Supplied text
-- Opening Marker --

This does quite a lot of copying. It might be neater to treat the different components by slicing views out of the array, like dx2til above. It seems that FFTW is happy to handle this, if you are consistent:

p1k = plan_fft(rand(ComplexF64, 1000))
r1 = rand(ComplexF64, 1000);
@time p1k * r1; @time p1k * r1;
r2 = @view rand(ComplexF64, 2000)[1:2:end];
p1k * r2; # ArgumentError: FFTW plan applied to wrong-strides array
p2k = plan_fft(r2)
@time p2k * r2; @time p2k * r2; # This does work without copying, compare:
@time copy(r2); @time copy(r2);

Perhaps you can similarly handle the output by switching thigns to fft! on (views of) a copy of the data, rather than making separate slices & re-assembling them. But anyway, that’s a start!

To make my simplest Hessian example work:

AbstractFFTs.plan_bfft(x::AbstractArray{<:ForwardDiff.Dual}, region=1:ndims(x)) = plan_bfft(ForwardDiff.value.(x) .+ 0im, region)
AbstractFFTs.plan_bfft(x::AbstractArray{<:Complex{<:ForwardDiff.Dual}}, region=1:ndims(x)) = plan_bfft(ForwardDiff.value.(x), region)

Zygote.extract(x_plus_dx) # ([0.7786240130665765, 0.3371491022135036], [1.0 2.0; 1.0 4.0])
# @edit Zygote.extract(x_plus_dx)
function Zygote.extract(xs::AbstractArray{<:Complex{<:ForwardDiff.Dual{T,V,N}}}) where {T,V,N}
  J = similar(xs, complex(V), N, length(xs))
  for i = 1:length(xs), j = 1:N
    J[j, i] = xs[i].re.partials.values[j] + im * xs[i].im.partials.values[j]
  end
  x0 = ForwardDiff.value.(xs)

-- Closing Marker --

Assignment 1
For the forum post on FFT plans, decide whether each statement agrees with it, and answer yes or no with the deciding words quoted from the post: (a) Applying the plan made from a plain 1000-element array to the strided view raises an error. (b) The plan built from the view still needs to copy the data to work. (c) The writer presents the approach as a finished solution.
Assignment 2
Print the section of the forum post that starts at the words "r1 = rand(ComplexF64, 1000);" and stops after the words "p2k = plan_fft(r2)".

Dataset extract
-- Opening Marker --

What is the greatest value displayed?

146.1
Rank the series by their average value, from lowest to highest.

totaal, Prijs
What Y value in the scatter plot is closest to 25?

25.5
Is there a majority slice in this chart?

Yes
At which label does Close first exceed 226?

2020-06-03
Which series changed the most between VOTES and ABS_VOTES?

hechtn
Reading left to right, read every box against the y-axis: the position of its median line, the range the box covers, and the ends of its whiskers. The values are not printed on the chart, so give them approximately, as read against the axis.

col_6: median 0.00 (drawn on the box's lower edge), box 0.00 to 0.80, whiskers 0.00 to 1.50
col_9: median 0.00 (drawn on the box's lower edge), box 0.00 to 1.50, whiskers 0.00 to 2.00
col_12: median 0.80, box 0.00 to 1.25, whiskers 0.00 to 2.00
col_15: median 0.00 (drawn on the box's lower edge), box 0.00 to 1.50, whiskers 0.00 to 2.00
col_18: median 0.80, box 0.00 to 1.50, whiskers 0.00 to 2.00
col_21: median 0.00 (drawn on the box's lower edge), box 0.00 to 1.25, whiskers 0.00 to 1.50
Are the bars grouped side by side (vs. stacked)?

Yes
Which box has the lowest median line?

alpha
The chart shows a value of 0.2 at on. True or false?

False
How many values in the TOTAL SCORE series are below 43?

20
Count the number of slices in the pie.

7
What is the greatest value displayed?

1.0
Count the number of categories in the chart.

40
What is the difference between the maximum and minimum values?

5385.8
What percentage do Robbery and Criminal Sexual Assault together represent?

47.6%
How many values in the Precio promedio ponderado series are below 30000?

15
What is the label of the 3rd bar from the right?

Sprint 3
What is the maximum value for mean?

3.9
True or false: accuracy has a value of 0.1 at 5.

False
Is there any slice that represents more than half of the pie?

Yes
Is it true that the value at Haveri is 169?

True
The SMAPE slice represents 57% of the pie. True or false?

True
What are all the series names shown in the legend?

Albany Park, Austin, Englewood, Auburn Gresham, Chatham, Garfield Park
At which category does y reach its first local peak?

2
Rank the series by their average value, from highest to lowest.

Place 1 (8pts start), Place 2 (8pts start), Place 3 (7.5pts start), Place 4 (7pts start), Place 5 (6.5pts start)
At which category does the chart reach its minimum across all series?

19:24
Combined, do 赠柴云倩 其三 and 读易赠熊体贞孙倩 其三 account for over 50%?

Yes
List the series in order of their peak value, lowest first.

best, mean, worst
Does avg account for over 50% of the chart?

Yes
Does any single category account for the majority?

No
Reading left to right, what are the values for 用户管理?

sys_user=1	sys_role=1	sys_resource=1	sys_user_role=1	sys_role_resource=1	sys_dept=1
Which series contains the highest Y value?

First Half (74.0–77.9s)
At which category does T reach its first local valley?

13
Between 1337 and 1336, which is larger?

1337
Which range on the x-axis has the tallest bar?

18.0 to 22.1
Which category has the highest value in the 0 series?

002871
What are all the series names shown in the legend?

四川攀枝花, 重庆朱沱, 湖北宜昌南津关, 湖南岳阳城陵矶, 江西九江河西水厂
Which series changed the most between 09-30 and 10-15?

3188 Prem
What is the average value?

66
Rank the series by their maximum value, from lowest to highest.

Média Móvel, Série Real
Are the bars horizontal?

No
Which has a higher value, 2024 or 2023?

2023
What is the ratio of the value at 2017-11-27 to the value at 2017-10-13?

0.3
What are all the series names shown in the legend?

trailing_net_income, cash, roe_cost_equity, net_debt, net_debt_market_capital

-- Closing Marker --

Response box 1
(a) Yes: "ArgumentError: FFTW plan applied to wrong-strides array"
(b) No: "This does work without copying"
(c) No: "But anyway, that’s a start!"

Response box 2
r1 = rand(ComplexF64, 1000);
@time p1k * r1; @time p1k * r1;
r2 = @view rand(ComplexF64, 2000)[1:2:end];
p1k * r2; # ArgumentError: FFTW plan applied to wrong-strides array
p2k = plan_fft(r2)